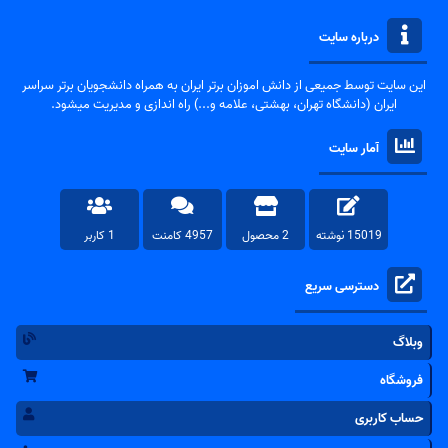
درباره سایت
این سایت توسط جمیعی از دانش اموزان برتر ایران به همراه دانشجویان برتر سراسر
ایران (دانشگاه تهران، بهشتی، علامه و...) راه اندازی و مدیریت میشود.
آمار سایت
15019 نوشته
2 محصول
4957 کامنت
1 کاربر
دسترسی سریع
وبلاگ
فروشگاه
حساب کاربری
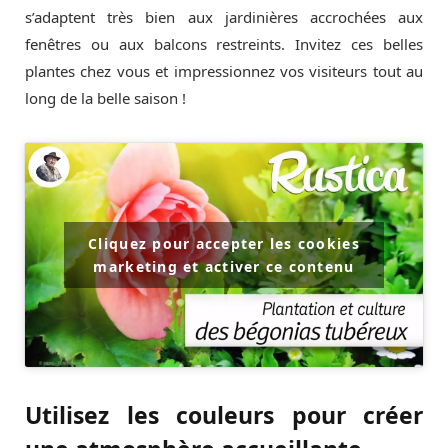
s’adaptent très bien aux jardinières accrochées aux
fenêtres ou aux balcons restreints. Invitez ces belles
plantes chez vous et impressionnez vos visiteurs tout au
long de la belle saison !
Cliquez pour accepter les cookies
marketing et activer ce contenu
Utilisez les couleurs pour créer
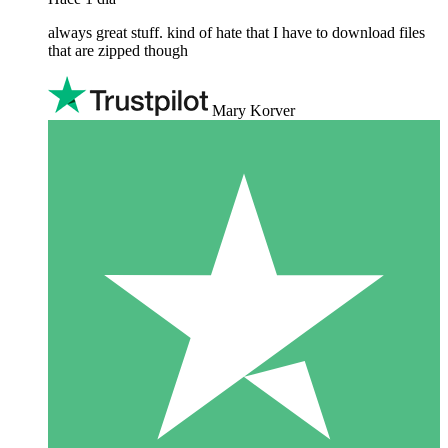
always great stuff. kind of hate that I have to download files
that are zipped though
Mary Korver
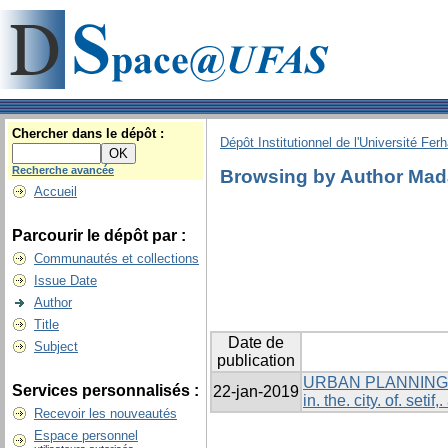
Chercher dans le dépôt :
Dépôt Institutionnel de l'Université Fer
Recherche avancée
Browsing by Author Mada
Accueil
Parcourir le dépôt par :
Communautés et collections
Issue Date
Author
Title
Date de
Subject
publication
URBAN PLANNING IN
Services personnalisés :
22-jan-2019
in. the. city. of. seti
Recevoir les nouveautés
Espace personnel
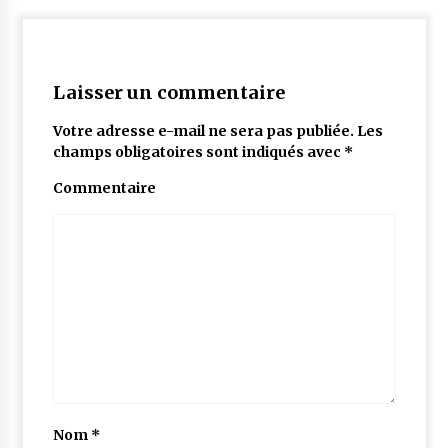
Laisser un commentaire
Votre adresse e-mail ne sera pas publiée.
Les
champs obligatoires sont indiqués avec
*
Commentaire
Nom
*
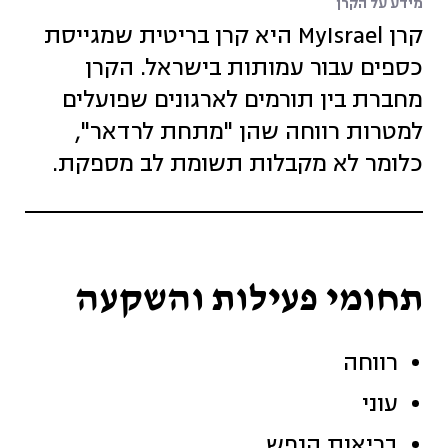
מידע על הקרן
קרן MyIsrael היא קרן בריטית שמגייסת
כספים עבור עמותות בישראל. הקרן
מחברת בין תורמים לארגונים שפועלים
למטרות רווחה שהן "מתחת לרדאר",
כלומר לא מקבלות תשומת לב מספקת.
תחומי פעילות והשקעה
רווחה
עוני
בריאות הנפש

*****

Format the text read from all of the records above as a JSON list of strings, with one string for each line and blank lines left out. Leave the pictures out of the answer.

### RESULT:
[
  "درباره سایت",
  "این سایت توسط جمیعی از دانش اموزان برتر ایران به همراه دانشجویان برتر سراسر",
  "ایران (دانشگاه تهران، بهشتی، علامه و...) راه اندازی و مدیریت میشود.",
  "آمار سایت",
  "15019 نوشته",
  "2 محصول",
  "4957 کامنت",
  "1 کاربر",
  "دسترسی سریع",
  "وبلاگ",
  "فروشگاه",
  "حساب کاربری",
  "s’adaptent très bien aux jardinières accrochées aux",
  "fenêtres ou aux balcons restreints. Invitez ces belles",
  "plantes chez vous et impressionnez vos visiteurs tout au",
  "long de la belle saison !",
  "Cliquez pour accepter les cookies",
  "marketing et activer ce contenu",
  "Utilisez les couleurs pour créer",
  "always great stuff. kind of hate that I have to download files",
  "that are zipped though",
  "Mary Korver",
  "Chercher dans le dépôt :",
  "Dépôt Institutionnel de l'Université Fer",
  "Recherche avancée",
  "Browsing by Author Mada",
  "Accueil",
  "Parcourir le dépôt par :",
  "Communautés et collections",
  "Issue Date",
  "Author",
  "Title",
  "Date de",
  "Subject",
  "publication",
  "URBAN PLANNING IN",
  "Services personnalisés :",
  "22-jan-2019",
  "in. the. city. of. seti",
  "Recevoir les nouveautés",
  "Espace personnel",
  "Laisser un commentaire",
  "Votre adresse e-mail ne sera pas publiée.",
  "Les",
  "champs obligatoires sont indiqués avec",
  "*",
  "Commentaire",
  "Nom",
  "*",
  "מידע על הקרן",
  "קרן MyIsrael היא קרן בריטית שמגייסת",
  "כספים עבור עמותות בישראל. הקרן",
  "מחברת בין תורמים לארגונים שפועלים",
  "למטרות רווחה שהן \"מתחת לרדאר\",",
  "כלומר לא מקבלות תשומת לב מספקת.",
  "תחומי פעילות והשקעה",
  "רווחה",
  "עוני",
  "בריאות הנפש"
]